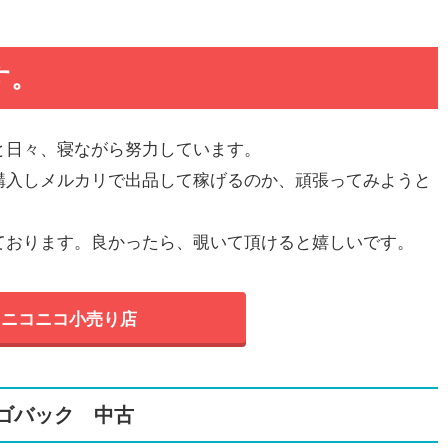
す。
と日々、寝ながら努力しています。
購入しメルカリで出品して稼げるのか、頑張ってみようと
ております。良かったら、覗いて頂けると嬉しいです。
ニコニコ小売り店
C カゴバック 中古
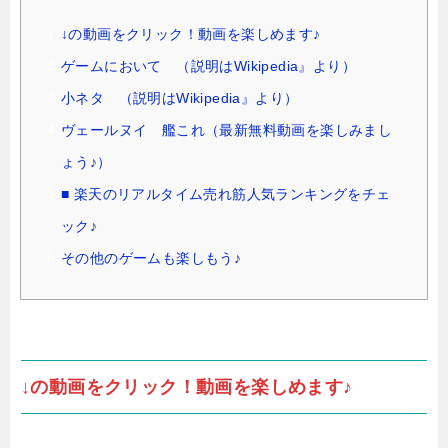
↓の動画をクリック！動画を楽しめます♪
ゲームにおいて （説明はWikipedia』より）
小ネタ （説明はWikipedia』より）
ヴェールヌイ 艦これ（最新無料動画を楽しみまし
ょう♪）
■ 楽天のリアルタイム売れ筋人気ランキングをチェ
ック♪
その他のゲームも楽しもう♪
↓の動画をクリック！動画を楽しめます♪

━━━━━━━━

Work required. Pictures aside, repeat each entry in full and without change.

Worked solution.
す。
と日々、寝ながら努力しています。
購入しメルカリで出品して稼げるのか、頑張ってみようと
ております。良かったら、覗いて頂けると嬉しいです。
ニコニコ小売り店
C カゴバック 中古
↓の動画をクリック！動画を楽しめます♪
ゲームにおいて （説明はWikipedia』より）
小ネタ （説明はWikipedia』より）
ヴェールヌイ 艦これ（最新無料動画を楽しみまし
ょう♪）
■ 楽天のリアルタイム売れ筋人気ランキングをチェ
ック♪
その他のゲームも楽しもう♪
↓の動画をクリック！動画を楽しめます♪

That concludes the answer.